The author of the Blue Kangaroo books offers this tender story that deals with the death of a pet in a heartfelt and reassuring way for younger children. Full color.


Author Notes

Emma Chichester Clark was born in London, England, but grew up in Ireland. In 1975 she went back to England to attend the Chelsea School of Art in London. After completing her undergraduate degree, she enrolled at the Royal College of Art for her master's degree. She was approached by an editor at London publisher Bodley Head to illustrate for her first children's book entitled, Listen to This.

Clark is considered one of England's most distinguished picture book creators. She has written and illustrated many of her own picture books while also creating accompanying artwork for numerous stories, picture books, anthologies, and retellings by other writers, including Roald Dahl. In her own books, which include Up in Heaven, The Story of Horrible Hilda and Henry, and the award-winning I Love You, Blue Kangaroo!, she features child, adult, and animal characters in humorous situations that provide realistic portrayals of human feelings and failings. Clark was also a visiting lecturer at Middlesex Polytechnic and City and Guilds School of Art, 1984-86. She had an exhibition of her illustrations at the Thumb Gallery, England, 1984 and 1987.

(Bowker Author Biography)

**Supplied records**
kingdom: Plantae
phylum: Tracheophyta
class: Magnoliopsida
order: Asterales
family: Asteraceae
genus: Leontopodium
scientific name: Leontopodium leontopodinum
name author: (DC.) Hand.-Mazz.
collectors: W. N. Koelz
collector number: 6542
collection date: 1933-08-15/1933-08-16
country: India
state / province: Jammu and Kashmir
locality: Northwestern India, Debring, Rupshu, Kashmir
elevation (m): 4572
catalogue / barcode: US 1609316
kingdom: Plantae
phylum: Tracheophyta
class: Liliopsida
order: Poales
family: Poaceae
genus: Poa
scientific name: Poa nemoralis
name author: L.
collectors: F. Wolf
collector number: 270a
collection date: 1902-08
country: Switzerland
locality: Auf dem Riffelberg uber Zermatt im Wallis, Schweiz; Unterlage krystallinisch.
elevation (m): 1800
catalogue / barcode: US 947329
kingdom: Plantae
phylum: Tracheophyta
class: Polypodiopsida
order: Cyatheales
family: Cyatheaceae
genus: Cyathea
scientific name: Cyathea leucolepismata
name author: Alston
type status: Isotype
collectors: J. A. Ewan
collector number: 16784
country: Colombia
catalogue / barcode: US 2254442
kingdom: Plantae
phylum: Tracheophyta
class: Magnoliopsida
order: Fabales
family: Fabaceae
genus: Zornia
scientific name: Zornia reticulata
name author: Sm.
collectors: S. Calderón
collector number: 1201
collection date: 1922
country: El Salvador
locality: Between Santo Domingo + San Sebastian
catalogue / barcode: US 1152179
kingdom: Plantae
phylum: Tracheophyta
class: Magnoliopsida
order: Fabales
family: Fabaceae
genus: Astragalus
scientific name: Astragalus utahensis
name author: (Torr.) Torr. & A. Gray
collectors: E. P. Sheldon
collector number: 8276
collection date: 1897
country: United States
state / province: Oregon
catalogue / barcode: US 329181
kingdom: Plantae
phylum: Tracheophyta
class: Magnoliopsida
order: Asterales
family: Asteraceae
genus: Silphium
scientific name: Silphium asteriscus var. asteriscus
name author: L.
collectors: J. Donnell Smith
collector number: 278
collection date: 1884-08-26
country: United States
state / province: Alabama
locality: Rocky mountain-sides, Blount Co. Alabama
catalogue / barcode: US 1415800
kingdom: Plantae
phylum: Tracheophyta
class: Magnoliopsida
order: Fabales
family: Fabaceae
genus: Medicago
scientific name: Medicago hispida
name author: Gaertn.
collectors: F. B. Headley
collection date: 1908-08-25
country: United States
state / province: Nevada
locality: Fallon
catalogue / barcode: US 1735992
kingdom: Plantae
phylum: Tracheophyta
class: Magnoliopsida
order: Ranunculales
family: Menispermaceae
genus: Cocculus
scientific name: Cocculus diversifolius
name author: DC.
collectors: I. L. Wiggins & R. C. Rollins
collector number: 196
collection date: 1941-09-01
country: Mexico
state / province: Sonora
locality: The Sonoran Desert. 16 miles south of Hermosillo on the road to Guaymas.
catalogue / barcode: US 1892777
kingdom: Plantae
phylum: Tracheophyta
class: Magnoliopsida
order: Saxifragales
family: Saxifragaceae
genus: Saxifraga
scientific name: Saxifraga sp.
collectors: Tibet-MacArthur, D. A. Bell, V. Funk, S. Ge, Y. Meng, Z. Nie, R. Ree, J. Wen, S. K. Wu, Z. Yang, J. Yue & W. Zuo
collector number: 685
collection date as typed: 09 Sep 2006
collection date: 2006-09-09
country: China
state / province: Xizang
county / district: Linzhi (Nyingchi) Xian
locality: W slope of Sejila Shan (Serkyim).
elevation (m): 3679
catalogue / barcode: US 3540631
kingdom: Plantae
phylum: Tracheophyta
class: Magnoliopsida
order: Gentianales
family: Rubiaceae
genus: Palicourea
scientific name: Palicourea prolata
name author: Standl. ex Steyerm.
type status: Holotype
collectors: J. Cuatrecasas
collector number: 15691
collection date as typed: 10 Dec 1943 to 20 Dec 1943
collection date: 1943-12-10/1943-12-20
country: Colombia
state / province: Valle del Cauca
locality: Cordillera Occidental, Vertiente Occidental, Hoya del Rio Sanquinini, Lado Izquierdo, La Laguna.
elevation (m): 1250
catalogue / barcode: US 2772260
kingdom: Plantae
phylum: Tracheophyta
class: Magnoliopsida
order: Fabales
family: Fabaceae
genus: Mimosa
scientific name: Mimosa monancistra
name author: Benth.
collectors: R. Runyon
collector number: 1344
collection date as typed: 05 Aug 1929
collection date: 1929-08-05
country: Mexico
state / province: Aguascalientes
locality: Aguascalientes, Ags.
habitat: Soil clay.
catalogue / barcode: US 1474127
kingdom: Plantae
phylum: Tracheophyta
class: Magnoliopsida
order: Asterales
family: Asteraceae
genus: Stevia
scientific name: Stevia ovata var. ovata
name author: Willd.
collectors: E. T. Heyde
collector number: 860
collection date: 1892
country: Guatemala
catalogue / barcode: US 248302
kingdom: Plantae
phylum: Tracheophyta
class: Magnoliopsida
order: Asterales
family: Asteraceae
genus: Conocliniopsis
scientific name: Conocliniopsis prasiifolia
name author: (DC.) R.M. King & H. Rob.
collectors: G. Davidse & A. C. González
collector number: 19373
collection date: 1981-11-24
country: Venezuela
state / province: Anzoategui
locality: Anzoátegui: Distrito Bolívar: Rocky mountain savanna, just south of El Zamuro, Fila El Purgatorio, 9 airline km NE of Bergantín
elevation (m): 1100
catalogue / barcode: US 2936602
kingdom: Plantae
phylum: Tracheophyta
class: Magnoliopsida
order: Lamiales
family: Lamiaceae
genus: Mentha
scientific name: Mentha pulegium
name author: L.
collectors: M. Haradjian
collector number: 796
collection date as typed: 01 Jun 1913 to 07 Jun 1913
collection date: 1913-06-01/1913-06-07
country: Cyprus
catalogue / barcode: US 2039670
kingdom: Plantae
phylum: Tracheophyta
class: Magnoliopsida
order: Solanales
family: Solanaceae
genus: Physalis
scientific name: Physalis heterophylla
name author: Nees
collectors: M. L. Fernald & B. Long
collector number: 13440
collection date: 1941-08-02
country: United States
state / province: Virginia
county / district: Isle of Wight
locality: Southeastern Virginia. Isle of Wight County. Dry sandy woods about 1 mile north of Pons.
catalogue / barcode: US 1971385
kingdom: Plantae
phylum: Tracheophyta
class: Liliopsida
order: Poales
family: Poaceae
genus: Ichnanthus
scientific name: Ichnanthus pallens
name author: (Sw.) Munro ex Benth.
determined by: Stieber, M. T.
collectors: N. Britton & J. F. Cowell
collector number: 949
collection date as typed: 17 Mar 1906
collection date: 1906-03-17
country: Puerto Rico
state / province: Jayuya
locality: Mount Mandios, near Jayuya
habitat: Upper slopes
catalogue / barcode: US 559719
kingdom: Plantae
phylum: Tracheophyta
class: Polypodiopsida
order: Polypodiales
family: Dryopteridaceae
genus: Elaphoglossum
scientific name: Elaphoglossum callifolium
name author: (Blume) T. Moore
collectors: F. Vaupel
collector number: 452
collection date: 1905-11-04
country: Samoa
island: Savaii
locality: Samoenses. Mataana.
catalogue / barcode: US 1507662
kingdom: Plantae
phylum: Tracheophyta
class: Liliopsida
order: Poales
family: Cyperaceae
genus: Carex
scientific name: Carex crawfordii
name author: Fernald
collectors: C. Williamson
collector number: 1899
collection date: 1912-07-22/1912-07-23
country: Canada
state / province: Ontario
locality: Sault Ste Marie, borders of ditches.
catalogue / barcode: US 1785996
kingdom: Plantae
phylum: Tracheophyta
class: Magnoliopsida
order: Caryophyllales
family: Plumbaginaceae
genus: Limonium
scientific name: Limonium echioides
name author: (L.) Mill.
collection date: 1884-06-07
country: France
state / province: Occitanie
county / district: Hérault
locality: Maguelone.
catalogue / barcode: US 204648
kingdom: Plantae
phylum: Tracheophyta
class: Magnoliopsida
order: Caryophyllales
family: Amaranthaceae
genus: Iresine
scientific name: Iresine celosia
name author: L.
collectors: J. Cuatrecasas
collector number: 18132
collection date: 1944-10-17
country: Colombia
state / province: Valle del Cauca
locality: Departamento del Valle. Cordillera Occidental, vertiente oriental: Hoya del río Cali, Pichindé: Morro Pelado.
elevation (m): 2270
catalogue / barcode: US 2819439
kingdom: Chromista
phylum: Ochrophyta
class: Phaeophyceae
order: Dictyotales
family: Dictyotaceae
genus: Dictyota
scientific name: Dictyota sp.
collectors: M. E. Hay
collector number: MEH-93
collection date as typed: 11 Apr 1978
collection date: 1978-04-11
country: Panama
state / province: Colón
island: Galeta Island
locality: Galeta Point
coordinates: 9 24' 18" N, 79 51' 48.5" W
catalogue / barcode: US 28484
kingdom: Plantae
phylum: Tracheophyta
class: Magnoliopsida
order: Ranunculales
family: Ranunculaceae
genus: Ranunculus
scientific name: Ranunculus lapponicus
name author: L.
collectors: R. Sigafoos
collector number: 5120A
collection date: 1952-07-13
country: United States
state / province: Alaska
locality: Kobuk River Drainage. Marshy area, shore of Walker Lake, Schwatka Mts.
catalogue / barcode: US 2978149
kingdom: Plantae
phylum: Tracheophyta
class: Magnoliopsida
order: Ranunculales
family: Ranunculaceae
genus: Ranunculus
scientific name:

**Set problem A**
According to the author notes, which school did Emma Chichester Clark attend after returning to England in 1975?
**Set problem B**
Retype the stretch of the listing from its first line through the line containing "collectors: F. Wolf", including both of those lines.

**Exercise response A**
The Chelsea School of Art in London.

**Exercise response B**
kingdom: Plantae
phylum: Tracheophyta
class: Magnoliopsida
order: Asterales
family: Asteraceae
genus: Leontopodium
scientific name: Leontopodium leontopodinum
name author: (DC.) Hand.-Mazz.
collectors: W. N. Koelz
collector number: 6542
collection date: 1933-08-15/1933-08-16
country: India
state / province: Jammu and Kashmir
locality: Northwestern India, Debring, Rupshu, Kashmir
elevation (m): 4572
catalogue / barcode: US 1609316
kingdom: Plantae
phylum: Tracheophyta
class: Liliopsida
order: Poales
family: Poaceae
genus: Poa
scientific name: Poa nemoralis
name author: L.
collectors: F. Wolf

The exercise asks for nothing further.